Gerald Tesauro created the computer backgammon game TD-Gammon in 1992 at IBM's Thomas J. Watson Research Center. It gets its name because it is an artificial neural net trained using a type of temporal-difference learning known as TD-lambda.

Based on the reinforcement learning algorithm, TD-Gammon is a neural network that can teach itself how to play backgammon by playing against itself and learning from the results.

The creation of TD-Gammon was partially accidental. Tesauro experimented with "knowledge-free" networks, which he trained using the TD(lambda) method through self-play and included no backgammon attributes other than a raw representation of the board position. The first games played by the networks against themselves were random and without knowledge. After playing tens of thousands of games, they eventually reached a strength comparable to Neurogammon, with its hand-crafted features and training examples.

Play-and-learn algorithm

During a game, TD-Gammon looks at each legal move and how the system could answer it (two-ply lookahead). It then feeds each possible board position into its evaluation function and picks the move that leads to the board position with the highest score. In this way, TD-Gammon is the same as almost every other program for a computer board game. The new thing about TD-Gammon was how it learned to do its evaluation function.
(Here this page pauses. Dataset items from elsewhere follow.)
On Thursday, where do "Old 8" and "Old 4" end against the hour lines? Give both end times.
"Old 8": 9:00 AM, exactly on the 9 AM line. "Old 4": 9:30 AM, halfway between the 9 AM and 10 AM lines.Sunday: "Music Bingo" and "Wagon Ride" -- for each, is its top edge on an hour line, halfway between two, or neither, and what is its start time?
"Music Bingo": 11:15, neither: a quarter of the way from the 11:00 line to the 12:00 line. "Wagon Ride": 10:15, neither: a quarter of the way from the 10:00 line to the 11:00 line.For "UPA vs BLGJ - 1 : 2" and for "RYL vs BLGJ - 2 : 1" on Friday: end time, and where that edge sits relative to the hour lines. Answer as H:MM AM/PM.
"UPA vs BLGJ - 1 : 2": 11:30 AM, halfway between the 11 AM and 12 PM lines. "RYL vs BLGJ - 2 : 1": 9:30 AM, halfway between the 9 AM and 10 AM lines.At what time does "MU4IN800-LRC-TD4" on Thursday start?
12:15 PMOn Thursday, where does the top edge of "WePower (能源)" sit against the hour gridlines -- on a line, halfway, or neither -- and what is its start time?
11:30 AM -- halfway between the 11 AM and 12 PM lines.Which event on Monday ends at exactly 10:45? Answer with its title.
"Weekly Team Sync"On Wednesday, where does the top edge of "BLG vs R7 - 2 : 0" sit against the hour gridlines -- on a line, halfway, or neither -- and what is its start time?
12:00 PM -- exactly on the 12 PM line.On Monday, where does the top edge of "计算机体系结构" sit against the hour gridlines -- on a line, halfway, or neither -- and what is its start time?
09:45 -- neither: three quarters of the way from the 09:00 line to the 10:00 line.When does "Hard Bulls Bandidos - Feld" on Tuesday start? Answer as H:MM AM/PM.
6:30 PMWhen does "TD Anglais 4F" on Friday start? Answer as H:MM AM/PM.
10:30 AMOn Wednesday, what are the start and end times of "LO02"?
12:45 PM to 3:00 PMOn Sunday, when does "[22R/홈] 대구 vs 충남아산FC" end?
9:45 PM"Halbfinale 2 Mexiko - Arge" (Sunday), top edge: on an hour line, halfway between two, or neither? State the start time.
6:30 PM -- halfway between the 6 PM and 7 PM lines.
Image source: Ancient games

  • TD-Gammon learns by updating the weights in its neural net after each turn. This approach is "temporal-difference learning" because it reduces the difference between how it rated board positions in previous turns and how it rated them in the current turn. A board position's score is a set of four numbers that show how likely each possible game result is to happen, based on what the program thinks:
  • White always wins.
  • Black always wins.
  • White always wins a gammon.
  • Black always wins a gammon.

Instead of relying on its evaluation of the board position, the algorithm compares the final board position to the actual result of the game.

Training experiments

TD-Gammon was initially programmed without any "knowledge" initially, " unlike previous neural-net backgammon programs like Neurogammon, which Tesauro wrote. 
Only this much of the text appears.